“Suppose we ride parallel with them,” whispered Ned. “We can go by the sounds and by the same means we can tell exactly what they do.”
“A good idea,” said Obed. “We are going over prairie which affords easy riding. We’ve got nothing to fear unless some lamb strays from the Mexican flock, and blunders upon us. Even then he’s more likely to be shorn than to shear.”
They advanced for some time, guided by the hoofbeats from the Mexican column. But before the sun could rise and dispel the fog the sound of the hoofbeats ceased.
“They’ve stopped,” whispered the Ring Tailed Panther, joyously. “After all they’re not goin’ to run away an’ they will give us a fight. They are expectin’ reinforcements of course, or they wouldn’t make a stand.”
“But we must see what kind of a position they have taken up,” said Obed. “Seeing is telling and you know that when we get back to Colonel Moore we’ve got to tell everything, or we might as well have stayed behind.”
“You’re the real article, all wool an’ a yard wide, Obed White,” said the Ring Tailed Panther. “Now I think we’d better hitch our horses here to these bushes an’ creep as close as we can without gettin’ our heads knocked off.

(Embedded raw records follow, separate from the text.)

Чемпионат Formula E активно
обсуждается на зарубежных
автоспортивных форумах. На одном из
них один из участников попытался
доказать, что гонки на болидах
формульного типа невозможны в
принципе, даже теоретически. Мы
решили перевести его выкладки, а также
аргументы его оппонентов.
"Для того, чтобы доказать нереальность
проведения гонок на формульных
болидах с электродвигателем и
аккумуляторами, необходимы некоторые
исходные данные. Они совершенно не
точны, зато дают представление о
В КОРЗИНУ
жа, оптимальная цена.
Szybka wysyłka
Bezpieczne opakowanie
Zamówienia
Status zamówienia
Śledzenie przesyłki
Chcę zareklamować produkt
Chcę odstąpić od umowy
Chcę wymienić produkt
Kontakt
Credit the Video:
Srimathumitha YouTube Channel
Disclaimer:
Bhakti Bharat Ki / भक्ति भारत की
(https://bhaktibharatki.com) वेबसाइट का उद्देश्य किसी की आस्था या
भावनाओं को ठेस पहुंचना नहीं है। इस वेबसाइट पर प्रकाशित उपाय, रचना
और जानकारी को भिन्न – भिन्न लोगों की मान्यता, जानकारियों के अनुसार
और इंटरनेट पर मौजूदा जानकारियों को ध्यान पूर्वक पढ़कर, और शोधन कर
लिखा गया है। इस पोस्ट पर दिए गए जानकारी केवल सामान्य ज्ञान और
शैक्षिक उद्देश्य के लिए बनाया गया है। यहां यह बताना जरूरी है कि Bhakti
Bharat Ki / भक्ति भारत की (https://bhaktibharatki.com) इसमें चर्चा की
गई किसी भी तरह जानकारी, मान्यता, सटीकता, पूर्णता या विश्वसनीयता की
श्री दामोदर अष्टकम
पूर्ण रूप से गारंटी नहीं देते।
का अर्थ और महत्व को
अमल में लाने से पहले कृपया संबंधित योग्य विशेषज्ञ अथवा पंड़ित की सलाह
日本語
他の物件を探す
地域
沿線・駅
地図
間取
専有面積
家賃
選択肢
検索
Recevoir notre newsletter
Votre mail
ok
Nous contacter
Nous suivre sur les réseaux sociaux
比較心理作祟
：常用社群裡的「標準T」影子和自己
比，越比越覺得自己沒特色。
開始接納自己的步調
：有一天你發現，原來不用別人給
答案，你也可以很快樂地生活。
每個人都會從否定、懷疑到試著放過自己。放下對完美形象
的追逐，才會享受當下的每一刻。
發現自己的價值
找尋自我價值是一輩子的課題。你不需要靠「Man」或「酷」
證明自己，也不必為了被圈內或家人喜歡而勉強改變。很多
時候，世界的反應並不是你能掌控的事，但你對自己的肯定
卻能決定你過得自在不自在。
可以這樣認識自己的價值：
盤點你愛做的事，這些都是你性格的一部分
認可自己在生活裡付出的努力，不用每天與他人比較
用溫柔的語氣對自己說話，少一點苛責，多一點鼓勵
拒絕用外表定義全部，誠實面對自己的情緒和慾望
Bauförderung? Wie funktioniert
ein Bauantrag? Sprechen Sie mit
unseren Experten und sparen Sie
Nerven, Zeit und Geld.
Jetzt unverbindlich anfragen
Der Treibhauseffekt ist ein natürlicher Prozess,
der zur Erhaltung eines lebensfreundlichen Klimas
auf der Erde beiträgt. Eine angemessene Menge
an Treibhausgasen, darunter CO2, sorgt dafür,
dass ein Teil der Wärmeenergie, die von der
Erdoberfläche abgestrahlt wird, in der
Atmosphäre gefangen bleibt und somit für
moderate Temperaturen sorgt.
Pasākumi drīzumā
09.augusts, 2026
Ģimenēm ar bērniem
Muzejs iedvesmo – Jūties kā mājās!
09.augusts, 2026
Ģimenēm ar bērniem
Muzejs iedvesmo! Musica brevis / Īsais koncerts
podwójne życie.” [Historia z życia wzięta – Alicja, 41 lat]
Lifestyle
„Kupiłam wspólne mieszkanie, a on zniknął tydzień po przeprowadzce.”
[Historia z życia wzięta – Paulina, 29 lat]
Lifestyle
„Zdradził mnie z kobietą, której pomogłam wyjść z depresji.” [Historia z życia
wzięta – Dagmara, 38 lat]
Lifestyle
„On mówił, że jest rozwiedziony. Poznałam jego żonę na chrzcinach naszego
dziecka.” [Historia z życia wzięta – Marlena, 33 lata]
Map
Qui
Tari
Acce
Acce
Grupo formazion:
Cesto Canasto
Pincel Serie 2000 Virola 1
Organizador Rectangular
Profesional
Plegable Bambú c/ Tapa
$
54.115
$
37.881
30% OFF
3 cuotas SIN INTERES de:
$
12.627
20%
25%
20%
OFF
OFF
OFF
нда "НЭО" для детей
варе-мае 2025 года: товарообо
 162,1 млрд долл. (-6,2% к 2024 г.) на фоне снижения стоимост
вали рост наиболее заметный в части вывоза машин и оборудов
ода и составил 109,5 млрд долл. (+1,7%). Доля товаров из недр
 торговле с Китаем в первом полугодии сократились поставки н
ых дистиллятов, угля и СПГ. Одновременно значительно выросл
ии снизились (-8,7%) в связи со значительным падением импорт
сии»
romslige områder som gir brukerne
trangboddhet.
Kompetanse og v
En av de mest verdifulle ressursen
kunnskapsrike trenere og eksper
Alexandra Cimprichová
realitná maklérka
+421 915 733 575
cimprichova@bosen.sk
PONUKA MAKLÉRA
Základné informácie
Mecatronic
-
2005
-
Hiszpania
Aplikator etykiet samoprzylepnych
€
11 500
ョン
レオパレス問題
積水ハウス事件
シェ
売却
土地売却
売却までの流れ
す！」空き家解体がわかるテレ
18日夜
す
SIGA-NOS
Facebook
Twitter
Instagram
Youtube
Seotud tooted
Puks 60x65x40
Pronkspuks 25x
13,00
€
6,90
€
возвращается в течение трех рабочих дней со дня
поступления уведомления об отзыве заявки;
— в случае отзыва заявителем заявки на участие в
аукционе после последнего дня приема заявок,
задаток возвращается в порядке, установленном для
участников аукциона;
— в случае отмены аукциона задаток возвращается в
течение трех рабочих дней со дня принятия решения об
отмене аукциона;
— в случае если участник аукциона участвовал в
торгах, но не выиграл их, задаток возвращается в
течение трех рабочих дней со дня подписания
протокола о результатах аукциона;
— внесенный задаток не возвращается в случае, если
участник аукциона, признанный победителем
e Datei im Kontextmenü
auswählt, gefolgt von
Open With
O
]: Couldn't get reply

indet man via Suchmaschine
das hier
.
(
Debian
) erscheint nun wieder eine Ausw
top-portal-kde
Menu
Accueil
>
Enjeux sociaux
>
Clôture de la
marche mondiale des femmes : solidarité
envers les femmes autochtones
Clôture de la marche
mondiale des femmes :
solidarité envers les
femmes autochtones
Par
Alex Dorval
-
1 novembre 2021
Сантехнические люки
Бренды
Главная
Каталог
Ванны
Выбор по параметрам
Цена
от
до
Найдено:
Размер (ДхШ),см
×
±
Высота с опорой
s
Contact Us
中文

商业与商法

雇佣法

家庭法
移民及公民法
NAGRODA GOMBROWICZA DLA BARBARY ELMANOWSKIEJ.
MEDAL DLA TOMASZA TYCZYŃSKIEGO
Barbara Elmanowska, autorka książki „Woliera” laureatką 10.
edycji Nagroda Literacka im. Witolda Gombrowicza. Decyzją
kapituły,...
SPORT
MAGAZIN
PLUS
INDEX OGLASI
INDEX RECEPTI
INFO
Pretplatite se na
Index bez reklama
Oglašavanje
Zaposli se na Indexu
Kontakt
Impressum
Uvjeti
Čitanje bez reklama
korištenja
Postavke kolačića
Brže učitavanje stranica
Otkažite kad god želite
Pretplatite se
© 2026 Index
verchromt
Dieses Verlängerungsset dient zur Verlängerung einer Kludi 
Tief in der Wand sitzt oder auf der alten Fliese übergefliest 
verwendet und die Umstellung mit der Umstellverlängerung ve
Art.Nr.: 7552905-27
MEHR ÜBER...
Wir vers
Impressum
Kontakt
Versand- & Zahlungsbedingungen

They might hear the horses when they wouldn’t hear us.”
“Good idea,” said Obed White. “Nothing risk, nothing see.”
They tethered the horses to the low bushes, marking well the place, as the heavy, white fog was exceedingly deceptive, distorting and exaggerating when it did not hide. Then the three went forward, side by side. Ned looked back when he had gone a half dozen yards, and already the horses were looming pale and gigantic in the fog. Three or four steps more and they were gone entirely.
But they heard the sounds again in front of them, although they were now of a different character. They were confined in one place, which showed that the Mexicans had not resumed their march, and the tread of horses’ hoofs was replaced by a metallic rattle. It occurred to Ned that the Mexicans might be intrenching and he wondered what place of strength they had found.
The boy had the keenest eyes of the three and presently he saw a dark, lofty shape, showing faintly through the fog. It looked to him like an iceberg clothed in mist, and he called the attention of his comrades to it. They went a little nearer, and the Ring Tailed Panther laughed low between his shut teeth.
“We’ll have our fight,” he said, “an’ these Mexicans won’t go back to Cos as fine as they were when they started. The tall an’ broad thing that you see is a big mound on the prairie an’ they’re goin’ to make a stand on it. It ain’t a bad place. A hundred Texans up there could beat off a thousand Mexicans.”
They went a little nearer and saw that a fringe of bushes surrounded the base of the mound. Further up the Mexicans were digging in the soft earth with their lances as best they could and throwing up a breastwork. The horses had been tethered in the bushes. Evidently they felt sure that they would be attacked by the Texans. They knew the nature of these riders of the plains.